Cog Lunch: Gal Raz "Active Looking in Infants" & Carina Kauf "Can multi-word expressions trigger local-coherence effects?"
Description
Gal Raz
Title: Active Looking in Infants
Abstract: Infants do not just passively receive information - they actively decide what to engage with and what to ignore. In fact, most of what we know about infants relies on their active choices about what to look at; yet we are still missing formal models of infant looking. I will present our work studying whether infants’ active looking can be described as expected information gain (EIG) maximization. I show that indeed such a model can reproduce basic phenomena known from the infant looking literature, like habituation and dishabituation. However, a basic EIG model does not exhibit a commonly posited non-linearity in the habituation of infants: looking preferences towards familiar stimuli. I will present a completed study that seems to empirically validate the existence of such familiarity preferences, and an ongoing study that attempts to replicate and manipulate them. I close by discussing why a model based on EIG does not predict this behavior, and propose candidate strategies to reconcile data and model.
Carina Kauf
Title: Can multi-word expressions trigger local-coherence effects?

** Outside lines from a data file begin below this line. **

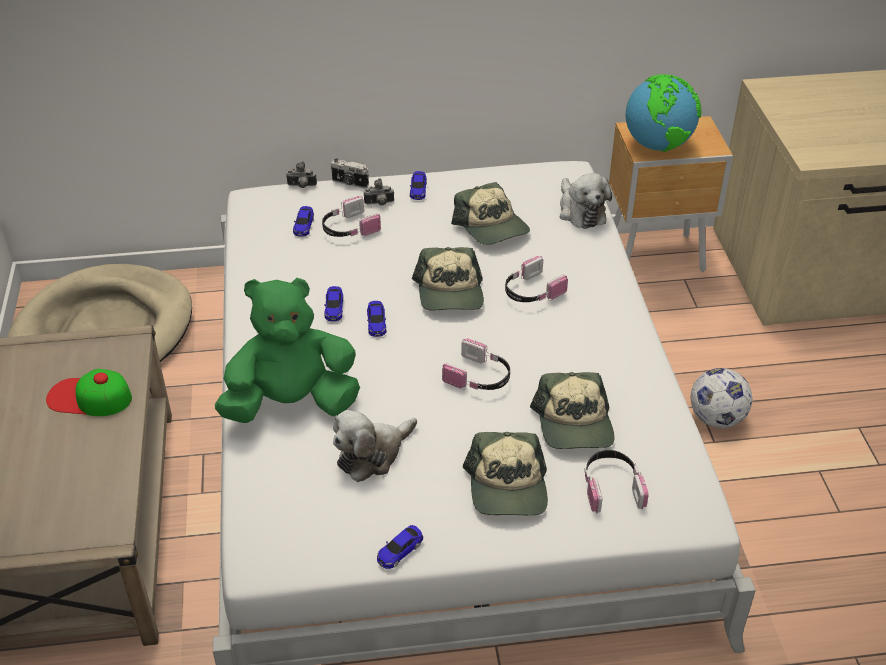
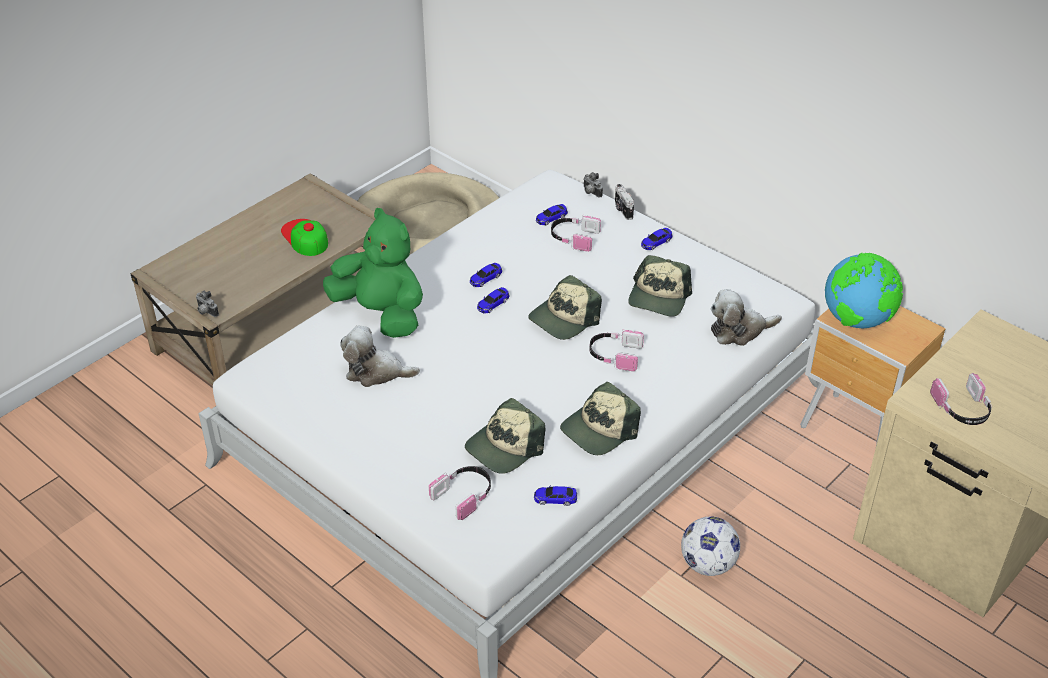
camera: 50 degrees right, 0 degrees up
(379, 204) = (618, 235): camera -> camera (206, 312)
(399, 551) = (310, 429): toy car -> toy car (555, 499)
(479, 377) = (496, 378): headphones -> headphones (962, 409)
(507, 487) = (411, 446): cap -> cap (599, 430)
(580, 211) = (739, 330): plush toy -> plush toy turned 45 degrees clockwise

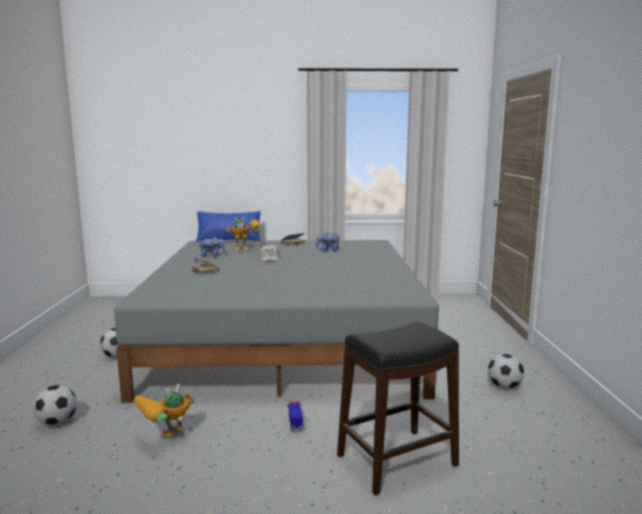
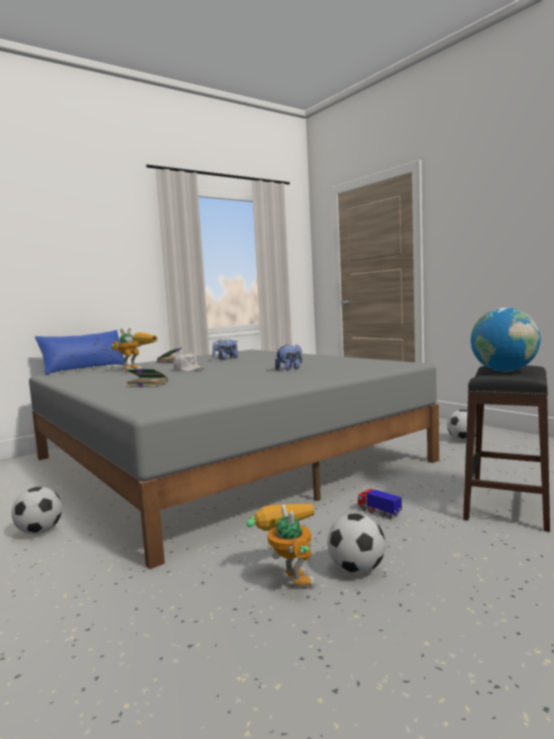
camera: 35 degrees left, 5 degrees down
(57, 422) = (96, 625): football -> football (357, 569)
(166, 440) = (288, 577): toy robot -> toy robot turned 150 degrees clockwise
(212, 256) = (112, 378): plush toy -> plush toy (290, 369)
(400, 334) = (504, 371): none -> globe

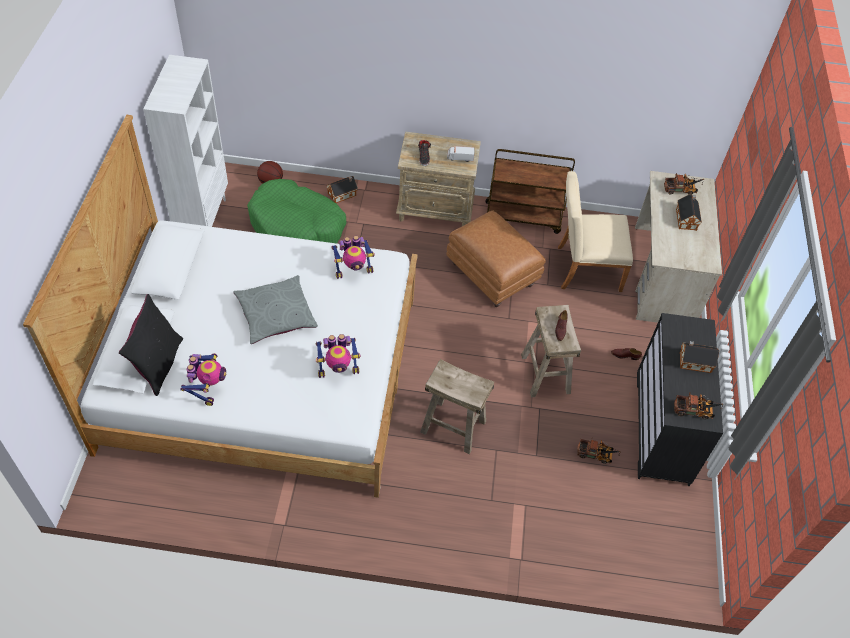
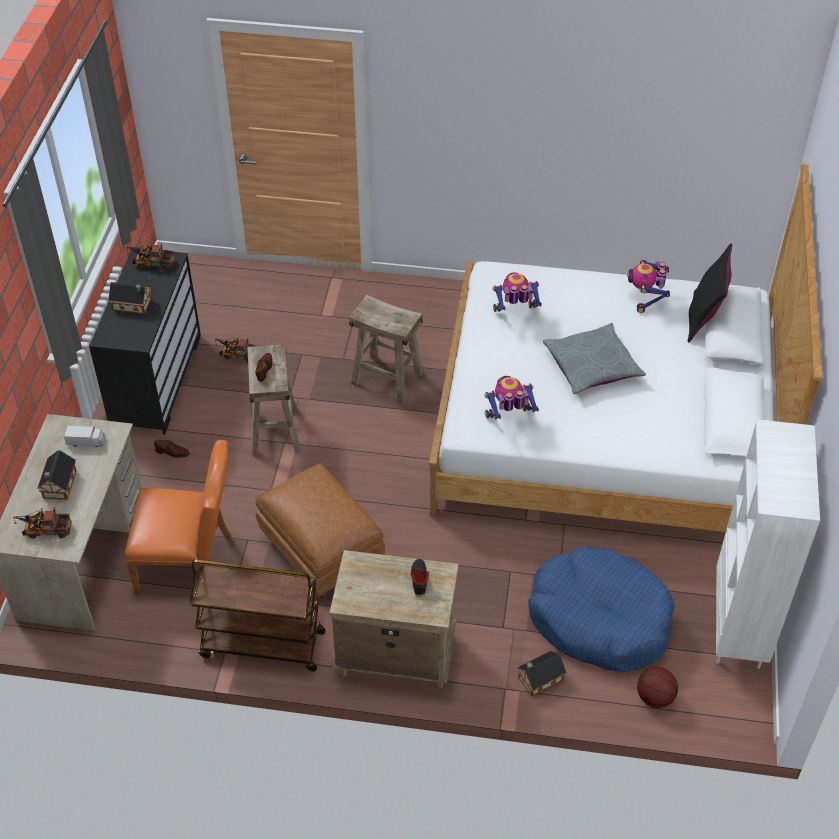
camera: 175 degrees left, 5 degrees down
(297, 227) = (599, 619): green dog bed -> blue dog bed
(460, 158) = (364, 579): toy truck -> toy truck (86, 442)
(583, 268) = (191, 564): beige chair -> orange chair

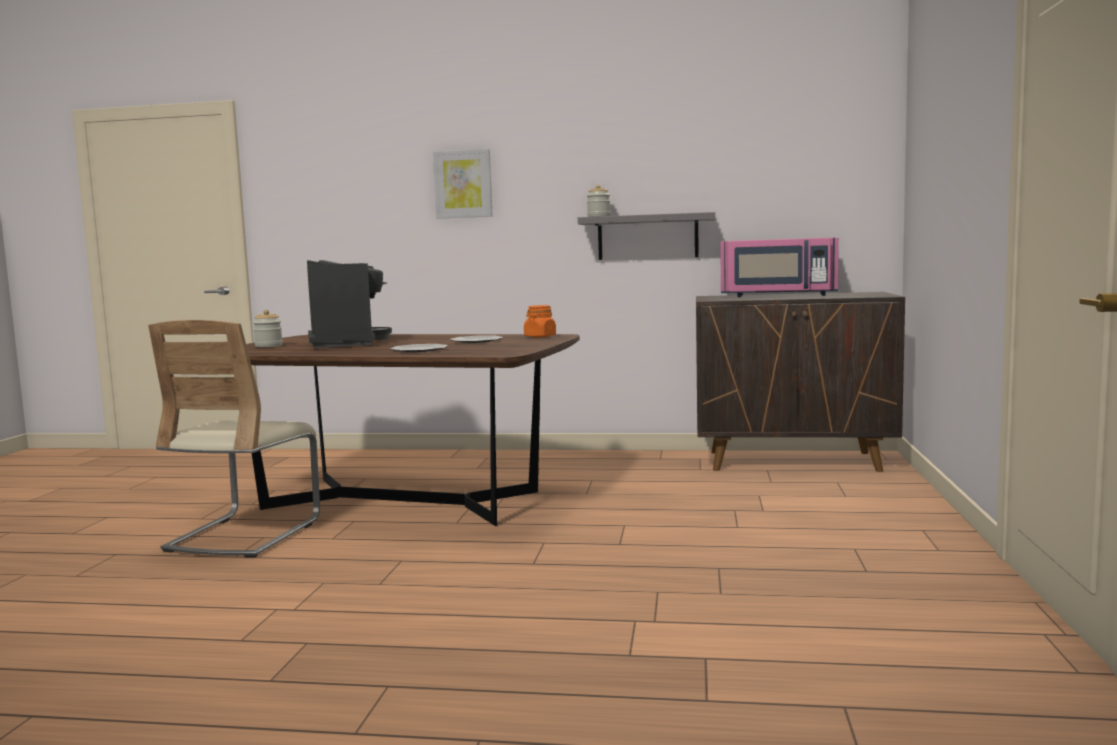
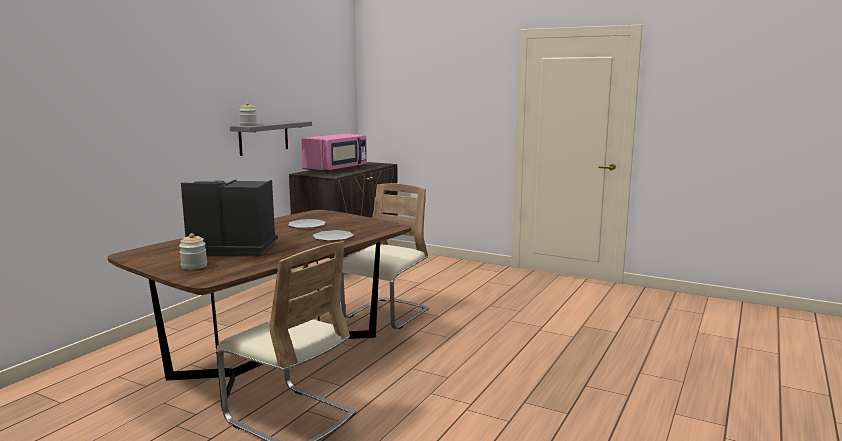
camera: 70 degrees left, 5 degrees up
(463, 184) = (150, 99): picture -> none
(540, 336) = (314, 215): orange jar -> none
(586, 517) = (386, 315): none -> beige chair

Abstract: Local coherence effects arise when a sentence includes a substring with a plausible local interpretation that is incompatible with the global sentence analysis (e.g. The coach smiled at the player tossed a frisbee by the opposing team). It has been suggested that such effects come about either because sentence processing occurs in a bottom-up, self-organized manner rather than under constant grammatical supervision, or because readers maintain uncertainty about the previous input and thus consider plausible alternative parses of the context when faced with a locally coherent string. However, existing studies of local coherence effects have mainly considered contexts in which the processing disruption is triggered in part because the correct grammatical parse is highly improbable given our linguistic experience (i.e., we don’t often see the verb tossed introduce a reduced relative clause). In this project, we ask whether we can also find a local-coherence processing disruption signature in the absence of such high-surprisal linguistic events. To investigate this question, we make use of multi-word expressions (MWEs), i.e. expressions that span several words but behave as a single linguistic unit, such as high school or birth control. Specifically, we study whether seeing words that typically form an MWE next to each other in a context in which they cannot be interpreted as a unit and in which neither of the words is particularly unlikely given the global sentence interpretation (cf. (1)), nonetheless provides a strong enough bottom-up signal for possible local coherence that it temporarily misleads our parser.
(1) Although dangers from flooding after the storm remained high, schools were open in the morning.